[RFC v3 1/9] arm: fiq: arbitrary mappings from IRQ to FIQ virqs

Daniel Thompson daniel.thompson at linaro.org
Thu Jun 12 02:54:25 PDT 2014


On 12/06/14 09:37, Linus Walleij wrote:
> On Thu, Jun 5, 2014 at 11:53 AM, Daniel Thompson
> <daniel.thompson at linaro.org> wrote:
> 
>> Currently enable_fiq/disable_fiq use a simple offset to convert an IRQ
>> virq into a FIQ virq. This is too inflexible for multi-platform kernels
>> and makes runtime error checking impossible.
>>
>> We solve this by introducing a flexible mapping that allows interrupt
>> controllers that support FIQ to register those mappings. This, in turn,
>> makes it much possible for drivers in DT kernels to gain access to
>> FIQ virqs.
> 
> I always had a big problem with the term "virq" which I take to mean
> "virtual IRQ".

So do I...

That said, I think of it as the virtual as in virtual memory rather the
virtual contained within virtualization.


> The distinction is:
> 
> - Hardware IRQ offsets/numbers - a number encoded in HW
>   specs which we usually call hwirqs
> 
> - Linux IRQ numbers - just some number
> 
> Sometimes, just sometimes, the Linux IRQ number matches the
> HW numbers, and then I guess the IRQ is regarded "non-virtual".
> The only real effect being that the numbers shown in
> /proc/interrupts are the same in both columns... the leftmost
> column with the Linux IRQ number and the one right next to
> the IRQ controller name which is the hwirq local offset.
> 
> But all Linux IRQ numbers are virtual by definition. It's just some
> number that the kernel use as a cookie to look up the irq_desc.
> And one day we may get rid of IRQ numbers altogether.
> 
> I would prefer just to s/virq/irq/g on this patch or if that is
> disturbing something more to the point like s/virq/linux_irq/g.
> 
> Maybe this is a pointless battle, but still...

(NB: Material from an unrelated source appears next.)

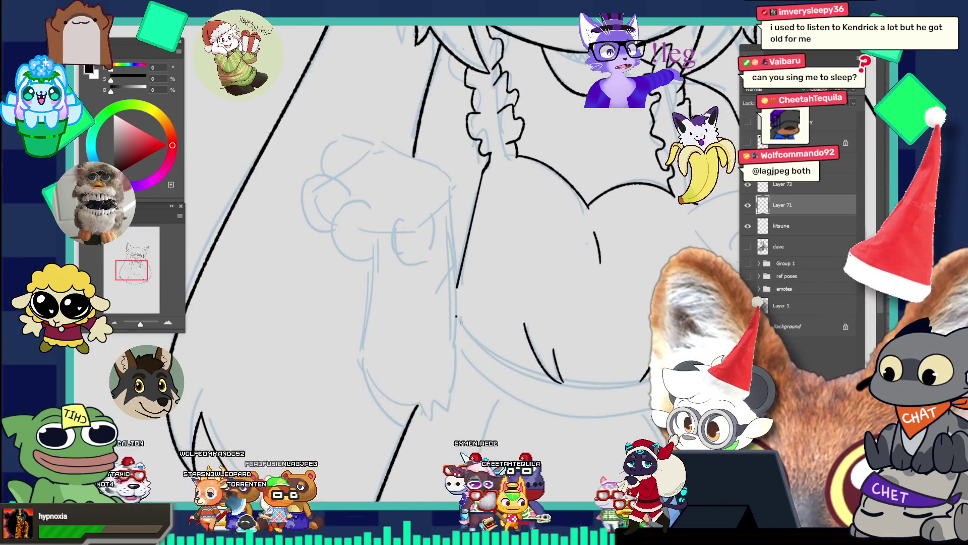
drag(456, 316, 552, 383)
key(ctrl+z)
drag(453, 309, 549, 374)
drag(453, 314, 550, 382)
key(ctrl+z)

I chose the term not because I have a personal attachement but because
that is how they are spelt in the C symbols within irqdomain.[ch] which
my patch relies upon heavily. The english documentation and comments is
(very nearly) strict about using "Linux IRQ" so I'll happily change all
the English text.

However...

I don't fancy s/virq/irq/ since this risks confusion between Linux irq
and ARM IRQ and I don't fancy s/virq/linux_irq/ because in the kernel
today virq is ~750x more frequenctly used than 'linux_irq' (git grep and
wc suggests its 1507 versus 2).

How strongly do you feel about this?